[Activity list]
• A. In the piece about the start-up bank Column, why does the author say that Column's banking license makes a difference? Answer in one to three sentences.
• B. According to the text about Column, who created the bank?
• C. Pick up the text about Column from its last sentence and carry it forward.

[Page text]
####################

I don’t know if you’ve noticed a new start-up called Column, but it’s worth watching as it’s a chartered bank in America created by the co-founder of Plaid, William Hockey, and his wife Anne.

What’s Column all about?

The problem the Hockeys are trying to solve is that fintechs and large tech companies often need to cobble together a patchwork of financial services partners to offer basic products. They need a chartered bank that can hold deposits and a separate “middleware” software provider to connect the chartered bank’s systems to their own tech. Then they need a banking “core processor” to actually move money. “After working in this space for almost 10 years, this supply chain is kind of silly,” William says. “All this should be consolidated into a chartered bank that is also a technology company” … Nearly every page of Column’s website shows code that can be used with its application programming interface, or API.

Aaaah!!! Finally a true BaaS (Banking-as-a-Servcie) company.

What William has spotted is that most banks are not offering a truly open platform to others. From my perspective, without knowing the company in-depth, it sounds like a Foundry, 10x, Thought Machine or Leveris, although the fact it has a banking license does make a difference, a bit like Solaris in Europe has a banking license. After all, you cannot deliver BaaS is you’re not a bank.

####################

[Entries shown]
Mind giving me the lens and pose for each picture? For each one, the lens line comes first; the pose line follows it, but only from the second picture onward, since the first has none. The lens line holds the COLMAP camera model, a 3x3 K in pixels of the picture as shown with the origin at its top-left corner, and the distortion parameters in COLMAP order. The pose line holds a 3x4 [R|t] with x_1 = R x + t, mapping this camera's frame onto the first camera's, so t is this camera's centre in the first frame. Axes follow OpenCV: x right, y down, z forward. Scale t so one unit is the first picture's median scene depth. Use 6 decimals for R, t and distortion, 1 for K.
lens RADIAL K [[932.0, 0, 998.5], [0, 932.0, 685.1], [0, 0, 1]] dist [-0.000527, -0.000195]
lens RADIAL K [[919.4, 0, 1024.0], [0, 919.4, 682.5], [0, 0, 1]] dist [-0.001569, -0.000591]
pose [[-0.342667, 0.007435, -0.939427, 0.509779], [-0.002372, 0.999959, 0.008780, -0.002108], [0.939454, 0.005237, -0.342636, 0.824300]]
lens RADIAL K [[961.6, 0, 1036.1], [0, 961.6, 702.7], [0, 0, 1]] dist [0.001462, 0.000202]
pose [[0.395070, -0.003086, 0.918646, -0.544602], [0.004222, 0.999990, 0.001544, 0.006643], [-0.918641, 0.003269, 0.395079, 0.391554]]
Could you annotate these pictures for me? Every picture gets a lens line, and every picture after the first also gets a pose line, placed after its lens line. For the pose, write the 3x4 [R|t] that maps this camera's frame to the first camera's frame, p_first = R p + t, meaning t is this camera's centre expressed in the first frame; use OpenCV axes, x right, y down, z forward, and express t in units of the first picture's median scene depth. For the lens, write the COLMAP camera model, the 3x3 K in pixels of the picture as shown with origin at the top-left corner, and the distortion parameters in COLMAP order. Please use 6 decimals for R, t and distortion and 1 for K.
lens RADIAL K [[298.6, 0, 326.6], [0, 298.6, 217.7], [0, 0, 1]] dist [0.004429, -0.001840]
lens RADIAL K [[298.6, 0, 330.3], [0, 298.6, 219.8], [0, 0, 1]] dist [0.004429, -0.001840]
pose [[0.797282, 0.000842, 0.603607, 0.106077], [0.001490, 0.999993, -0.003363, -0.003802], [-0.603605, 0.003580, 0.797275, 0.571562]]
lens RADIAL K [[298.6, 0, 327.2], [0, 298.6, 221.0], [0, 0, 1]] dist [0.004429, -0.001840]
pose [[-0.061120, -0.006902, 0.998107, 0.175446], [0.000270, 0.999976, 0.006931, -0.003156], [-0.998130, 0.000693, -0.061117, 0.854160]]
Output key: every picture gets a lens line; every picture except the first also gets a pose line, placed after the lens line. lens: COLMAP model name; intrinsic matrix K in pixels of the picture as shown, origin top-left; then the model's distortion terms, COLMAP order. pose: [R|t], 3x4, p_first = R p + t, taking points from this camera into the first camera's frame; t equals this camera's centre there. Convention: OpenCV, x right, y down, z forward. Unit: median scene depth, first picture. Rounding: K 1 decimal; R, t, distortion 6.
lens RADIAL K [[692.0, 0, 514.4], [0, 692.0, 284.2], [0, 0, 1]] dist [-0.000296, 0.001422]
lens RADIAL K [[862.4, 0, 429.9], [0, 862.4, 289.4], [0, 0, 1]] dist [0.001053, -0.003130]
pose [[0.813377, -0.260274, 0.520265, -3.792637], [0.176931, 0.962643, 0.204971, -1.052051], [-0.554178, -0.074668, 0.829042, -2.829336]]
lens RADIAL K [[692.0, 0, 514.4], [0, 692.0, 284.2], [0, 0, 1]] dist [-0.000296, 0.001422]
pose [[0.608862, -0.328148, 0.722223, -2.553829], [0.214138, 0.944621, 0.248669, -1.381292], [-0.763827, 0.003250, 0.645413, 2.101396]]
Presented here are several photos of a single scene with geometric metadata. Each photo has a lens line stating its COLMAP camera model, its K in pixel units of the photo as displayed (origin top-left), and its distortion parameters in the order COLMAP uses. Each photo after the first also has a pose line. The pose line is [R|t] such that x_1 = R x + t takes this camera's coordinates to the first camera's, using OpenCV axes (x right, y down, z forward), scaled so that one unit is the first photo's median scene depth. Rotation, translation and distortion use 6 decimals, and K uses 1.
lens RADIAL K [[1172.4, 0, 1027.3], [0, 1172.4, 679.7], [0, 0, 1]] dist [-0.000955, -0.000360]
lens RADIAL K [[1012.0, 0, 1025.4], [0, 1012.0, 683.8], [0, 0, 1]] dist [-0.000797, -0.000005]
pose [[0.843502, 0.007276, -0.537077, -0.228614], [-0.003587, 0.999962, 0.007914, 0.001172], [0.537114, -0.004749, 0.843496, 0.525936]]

####################

[Results of the tasks]
• A. The author says the license matters because you cannot deliver Banking-as-a-Service unless you are a bank. A license sets Column apart from the platform providers the author compares it to, much as Solaris in Europe holds one.

• B. William Hockey, the co-founder of Plaid, and his wife Anne.

• C.
But unlike most BaaS discussions, Column is all about offering BaaS to other companies like Stripe and Plaid. That’s also a similarity with Solaris’s strategy. In fact, you end up with two camps: those who offer APIs to banks, and banks who offer APIs to start-ups and others.

The market gets mixed up this way. You have those providing niche services (Stripe) …

Source: Insights

Those providing banking services …

Source: Column

And those providing ancillary services …

Source: Tearsheet

It kinda makes you wonder where a traditional bank fits?





About Chris M Skinner

Chris Skinner is best known as an independent commentator on the financial markets through his blog, TheFinanser.com, as author of the bestselling book Digital Bank, and Chair of the European networking forum the Financial Services Club. He has been voted one of the most influential people in banking by The Financial Brand (as well as one of the best blogs), a FinTech Titan (Next Bank), one of the Fintech Leaders you need to follow (City AM, Deluxe and Jax Finance), as well as one of the Top 40 most influential people in financial technology by the Wall Street Journal’s Financial News. To learn more click here...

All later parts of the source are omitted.